[Source records]
*** Block opens ***

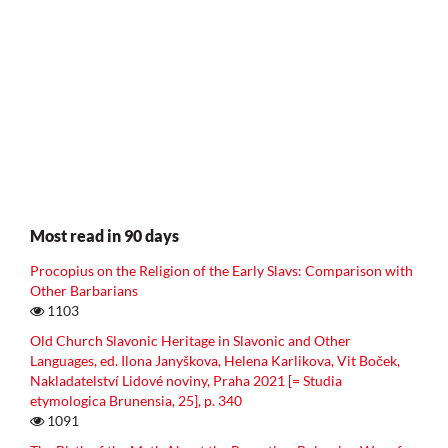
Most read in 90 days
Procopius on the Religion of the Early Slavs: Comparison with
Other Barbarians
1103
Old Church Slavonic Heritage in Slavonic and Other
Languages, ed. Ilona Janyškova, Helena Karlikova, Vit Boček,
Nakladatelství Lidové noviny, Praha 2021 [= Studia
etymologica Brunensia, 25], p. 340
1091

*** Block closes ***

Instructions for the task:
What is needed is every entry above, repeated exactly, with the pictures dropped.

Result for this exercise:
Most read in 90 days
Procopius on the Religion of the Early Slavs: Comparison with
Other Barbarians
1103
Old Church Slavonic Heritage in Slavonic and Other
Languages, ed. Ilona Janyškova, Helena Karlikova, Vit Boček,
Nakladatelství Lidové noviny, Praha 2021 [= Studia
etymologica Brunensia, 25], p. 340
1091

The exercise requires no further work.